Key configuration items:

- **Model Parameters**:
  - `D_MODEL`: Model dimension (default: 256)
  - `NHEAD`: Number of attention heads (default: 8)
  - `NUM_ENCODER_LAYERS`: Number of encoder layers (default: 4)
  - `NUM_DECODER_LAYERS`: Number of decoder layers (default: 4)
  - `DIM_FEEDFORWARD`: Feed-forward network dimension (default: 1024)
  - `DROPOUT`: Dropout rate (default: 0.1)
  - `MAX_LEN`: Maximum sequence length (default: 128)

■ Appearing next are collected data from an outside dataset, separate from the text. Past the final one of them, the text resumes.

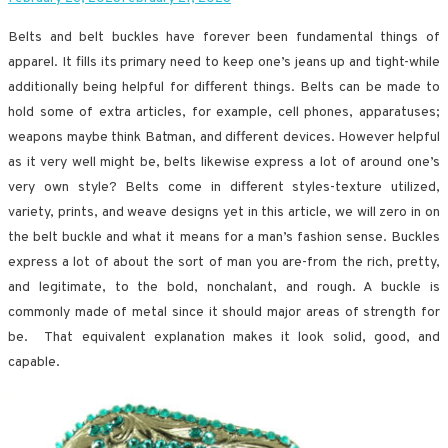
Belts and belt buckles have forever been fundamental things of
apparel. It fills its primary need to keep one’s jeans up and tight-while
additionally being helpful for different things. Belts can be made to
hold some of extra articles, for example, cell phones, apparatuses;
weapons maybe think Batman, and different devices. However helpful
as it very well might be, belts likewise express a lot of around one’s
very own style? Belts come in different styles-texture utilized,
variety, prints, and weave designs yet in this article, we will zero in on
the belt buckle and what it means for a man’s fashion sense. Buckles
express a lot of about the sort of man you are-from the rich, pretty,
and legitimate, to the bold, nonchalant, and rough. A buckle is
commonly made of metal since it should major areas of strength for
be. That equivalent explanation makes it look solid, good, and
capable.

- **Training Parameters**:
  - `BATCH_SIZE`: Batch size (default: 64)
  - `LEARNING_RATE`: Learning rate (default: 1e-5)
  - `NUM_EPOCHS`: Number of training epochs (default: 30)
  - `CLIP_GRAD`: Gradient clipping threshold (default: 5.0)
  - `LABEL_SMOOTHING`: Label smoothing coefficient (default: 0.1)

- **Ablation Experiment Parameters**:
  - `POS_ENCODING_TYPE`: Positional encoding type (`absolute` or `relative`)
  - `NORM_TYPE`: Normalization type (`layernorm` or `rmsnorm`)

## Features

- ✅ Complete Transformer architecture implementation
- ✅ Support for absolute and relative positional encoding
- ✅ Support for LayerNorm and RMSNorm
- ✅ Distributed training support (DDP)
- ✅ Mixed precision training (AMP)
- ✅ Automatic experiment management and checkpoint saving
- ✅ Comprehensive evaluation metrics (BLEU-1/2/3/4, Perplexity)
- ✅ Training process visualization
- ✅ Numerical stability optimization (NaN detection and handling)

## Acknowledgement

Thanks to the following repositories and projects:

- [BERT-pytorch](https://github.com/codertimo/BERT-pytorch)
- [Neural-Machine-Translation-Based-on-Transformer](https://github.com/piaoranyc/Neural-Machine-Translation-Based-on-Transformer)
- ⭐ [Transformer-NMT-Translation](https://github.com/Kwen-Chen/Transformer-NMT-Translation)
- [T5-base](https://huggingface.co/google-t5/t5-base/tree/main)
- [Text-to-Text Transfer Transformer](https://github.com/google-research/text-to-text-transfer-transformer)

## License

This project is for educational and research purposes only.